Forum continues conversation on student-learning assessment
By Joy Holster
ECU News Services
Grades don’t tell the whole story.
That fundamental principle, say top academic officials at East Carolina University, is driving a push to improve how faculty and staff assess student learning.
Effective assessment of student learning goes hand in hand with demonstrating accountability to a diverse audience deeply invested in how well the university meets student-learning outcomes, said David Weismiller, associate provost for Institutional Planning, Assessment and Research. He said the university is accountable to students, parents and faculty as well as the federal government, which contributes billions of dollars toward higher education.
Accountability also plays a role in whether the university receives reaffirmation of accreditation from SACS, the Southern Association of Colleges and Schools. ECU’s next SACS reaffirmation visit is scheduled for 2013.
While reaffirmation of accreditation is critical, Weismiller said he expects faculty and staff at ECU will “set the bar higher for student success on our own, not just to meet external standards.”
“We should do this because we care, not because somebody’s coming to visit,” he said.
Setting the bar higher is at the center of an upcoming conversation on student-learning assessment – ECU Assessment Day, scheduled for 9 a.m. to 3:15 p.m. Sept. 23 at the East Carolina Heart Institute. Assessment Day features, among others, Belle Wheelan, president of the SACS Commission on College.
Wheelan is the first African American and the first woman to serve as SACS president. Her 30-year career includes roles in faculty, student services and campus administration as provost and college president. She holds a doctoral degree in educational administration from the University of Texas at Austin, a master’s in developmental education psychology from Louisiana State University and a bachelor’s degree from Trinity University in Texas.
Wheelan will also speak on assessment and accreditation at a meeting of the ECU Board of Trustees that day.
ECU Provost Marilyn Sheerer said that assessment “has always been a critical part of the academic environment. With today’s emphasis on accountability in the academy and the ever-increasing demand for use of assessment results in improving the learning environment, the Assessment Day event is one of utmost importance to us all.”

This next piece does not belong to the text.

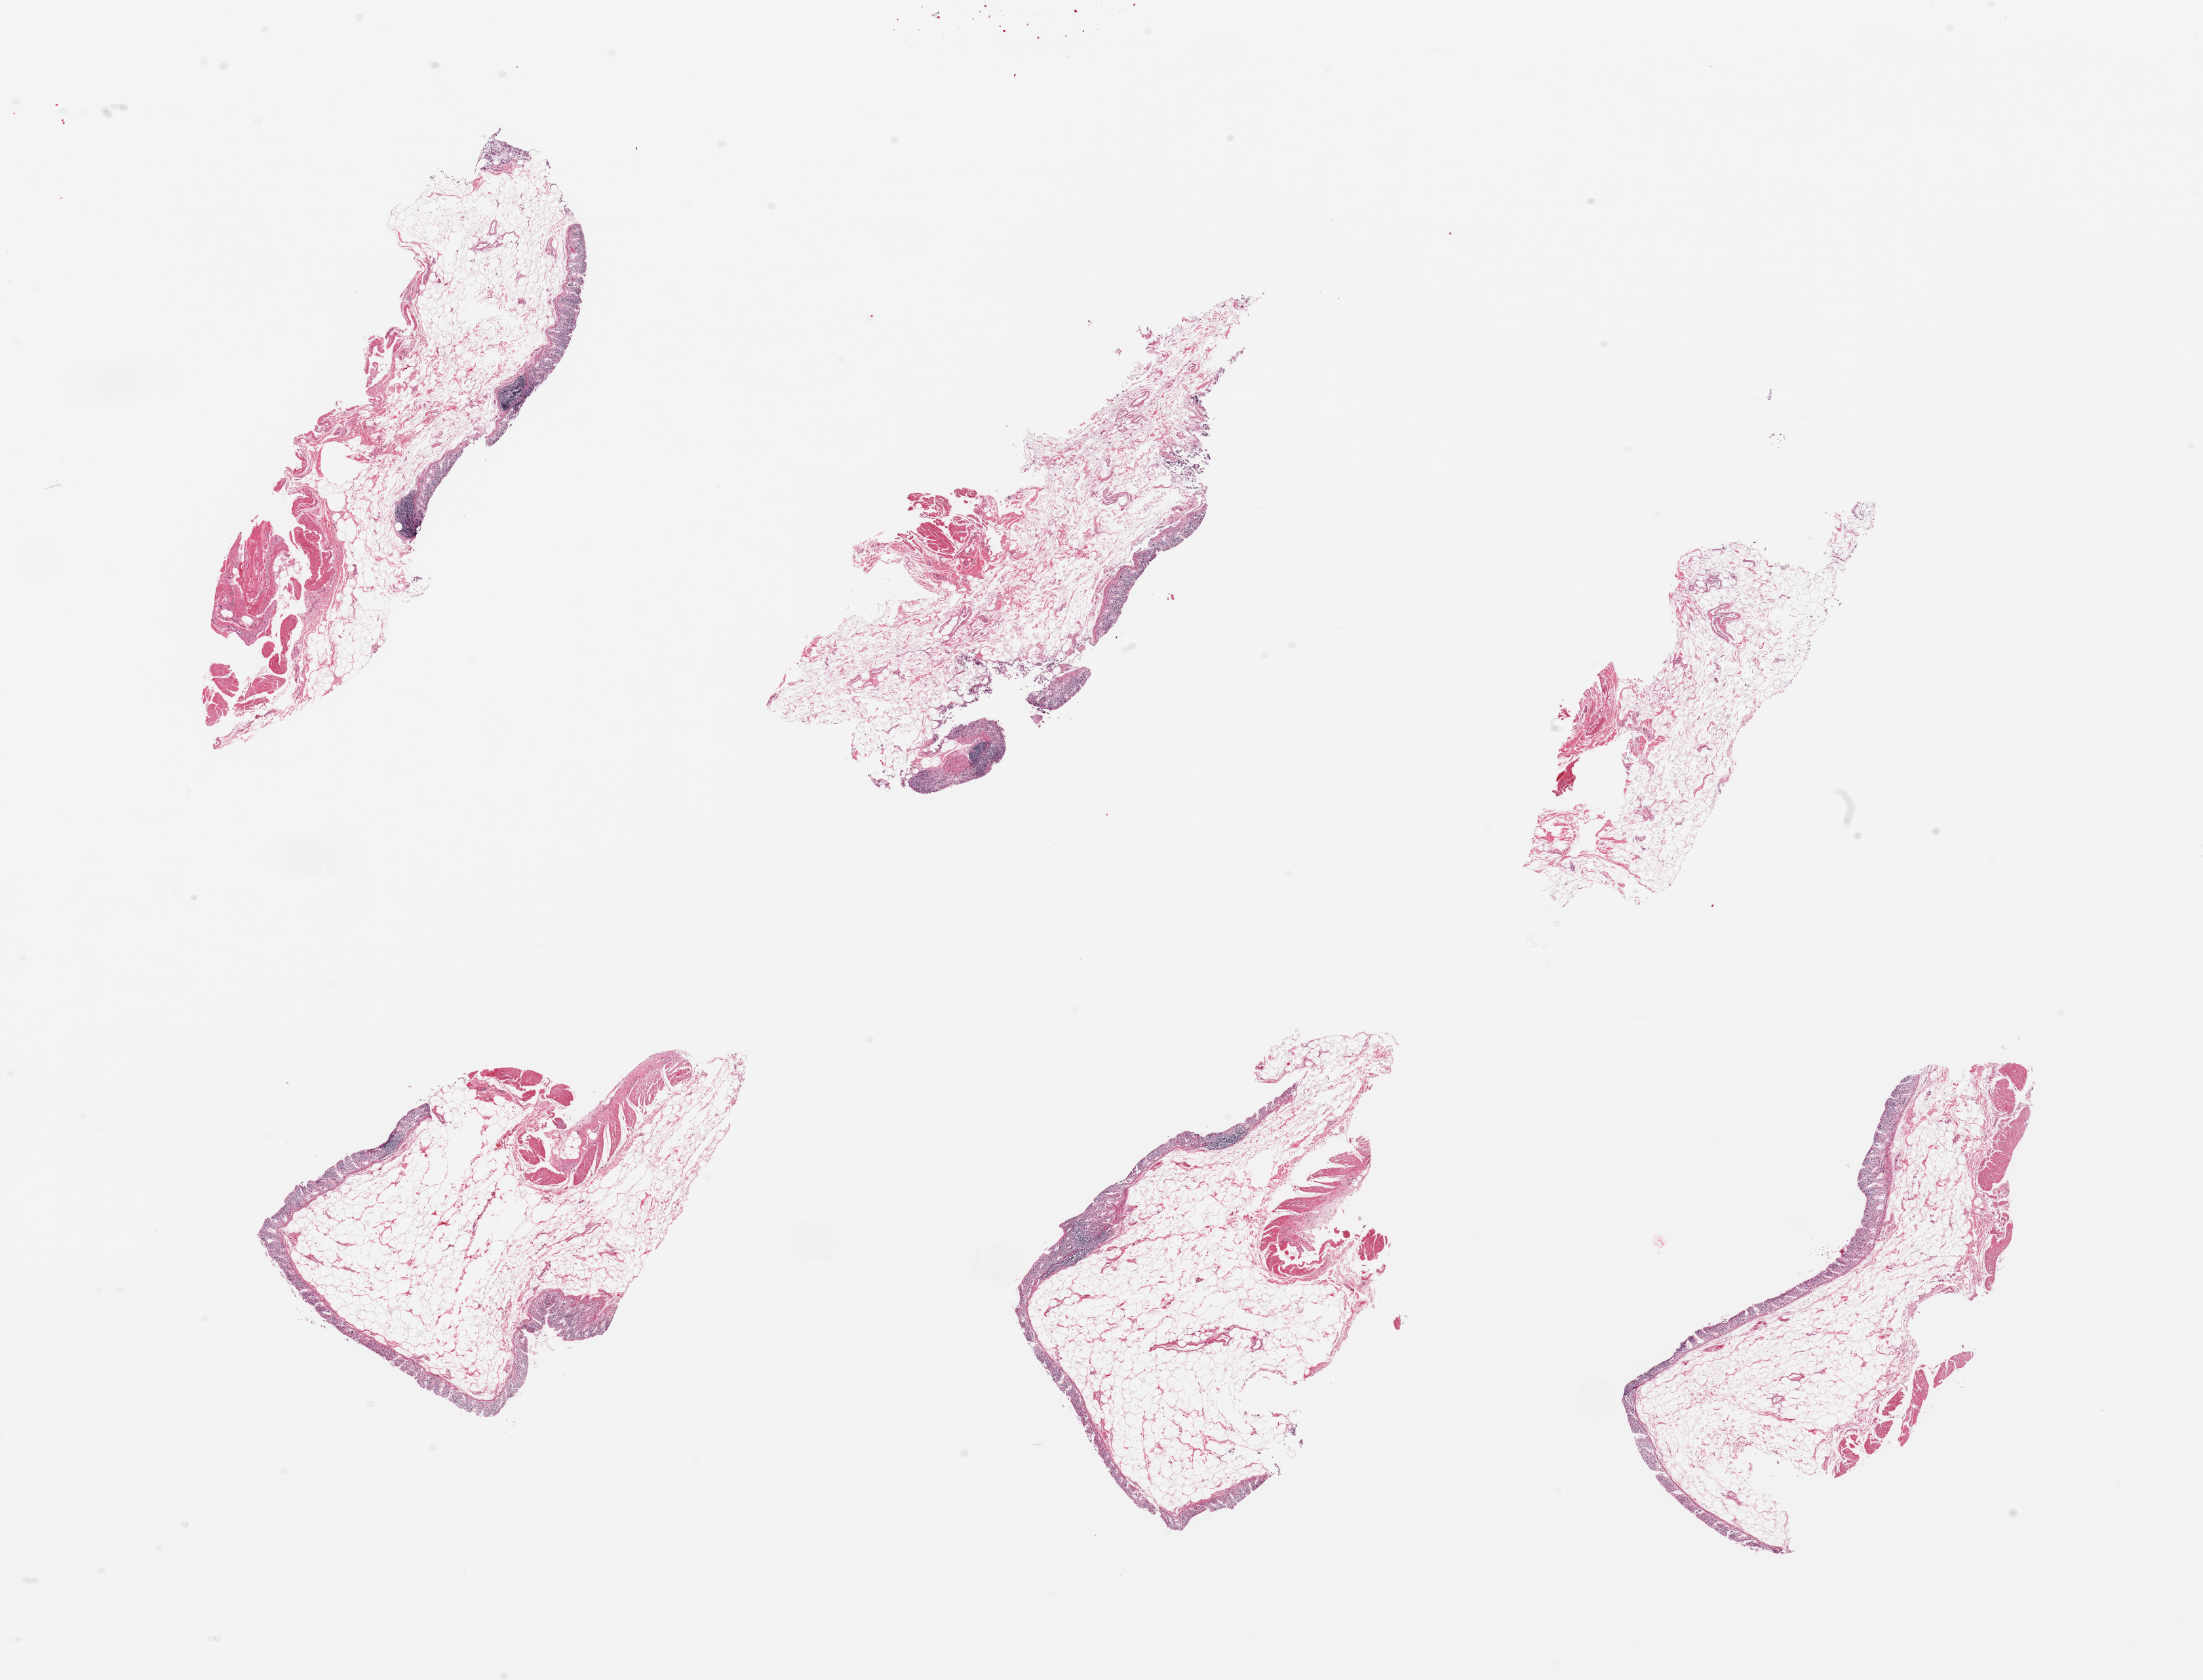
Haematoxylin and eosin whole-slide image, a low-resolution overview of the entire scanned area, about 26.6 x 20.3 mm (acquisition: 20x scan). PAXgene-fixed, paraffin-embedded tissue. Sampled site (target tissue): transverse colon. Tissue donor sample. Donor: male.
Reviewer comment on this tissue sample: 6 pieces; autolyzed mucosa with a few scattered lymphoid aggregates and trace of preserved muscularis, largely fat/submucosa.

The university is striving toward what Weismiller terms a “mature assessment system,” which moves beyond acquisition of data. “Mature assessment is when we have the conversation about what the data means, what has been successful and how we take this information forward and use it to inform program decisions,” he said.
ECU has been focusing a concerted effort on assessment since about 2007, Weismiller said. Meetings with faculty identified a desire to continue the conversation, which led to development of the Assessment Day forum.
The forum will include presentations by assessment leaders on a national and university level, as well as examination of best practices at ECU through poster presentations and peer discussion. Faculty and staff can learn from experts and from each other, sharing best practices and gathering ideas from what has worked in other ECU units.
“Everything we do at East Carolina University should be about student success,” Weismiller said.
An A-minus or B-plus cannot adequately express student success. The grade does not show how well a student has learned to apply critical thinking, collaborate within a group or succeed in a leadership role. For that reason, assessment of student learning at East Carolina University extends well beyond a letter grade. It is an ongoing process in which faculty and staff consider best practices on how to obtain, evaluate and incorporate student-learning data into decisions that improve student learning, Weismiller said.
Sheerer noted that the focus of Assessment Day “will be on sharing – on understanding how we use data and are making changes in response to the evidence relative to student learning and learning outcomes.
“I encourage all who can to attend. It is that important,” Sheerer said.